This is where .select comes in. Adding .select(students.*) to my query will allow me to grab all the attributes I need on Student. I also need to move our aggregate function .average inside of the .select:
$ Student.select("students.*, avg(grade) AS average_grade")
.joins(:enrollments)
.group(:id)
.order("avg(grade) desc")
.first
=> #<Student id: 3, name: "Hermione Granger", house: "Gryffindor">
As you can see, ActiveRecord returned a Student object.
TL;DR
Whenever you add .select containing a calculation as an argument, ActiveRecord will return objects instead of hashes.
Usually, I will group by the object’s primary key, the id (by default, ActiveRecord assumes :id is the id of the model the method lives on). If I choose to group by anything else, like the name, I will get that same pesky error that says "students.id must appear in your group by clause or appear in an aggregate function." To fix this, I would need to change my .select to only include the name attribute:
$ Student.select("name, avg(grade) AS average_grade”)
.joins(:enrollments)
.group(:name)
.order(“avg(grade) desc”)
.first
=> #<Student id: nil, name: "Hermione Granger">
Unless you are grouping by the model’s primary key, whatever attributes you put in you select must also be in your group by column.

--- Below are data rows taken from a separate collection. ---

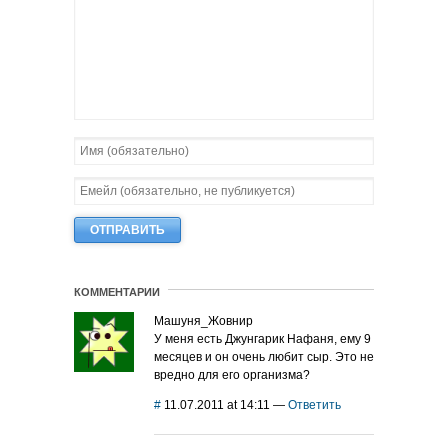
КОММЕНТАРИИ
Машуня_Жовнир
У меня есть Джунгарик Нафаня, ему 9
месяцев и он очень любит сыр. Это не
вредно для его организма?
#
11.07.2011 at 14:11
—
Ответить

One more thing: AS. By specifying a name for my aggregate function with AS, I have created a virtual attribute called average_grade. Even though I don't see the attribute on the returned object, I can call .average_grade on it and it will return the student's average grade:
Student.select("name, avg(grade) AS average_grade")
.joins(:enrollments)
.group(:name)
.order("avg(grade) desc")
.first
.average_grade
=> 0.9625e2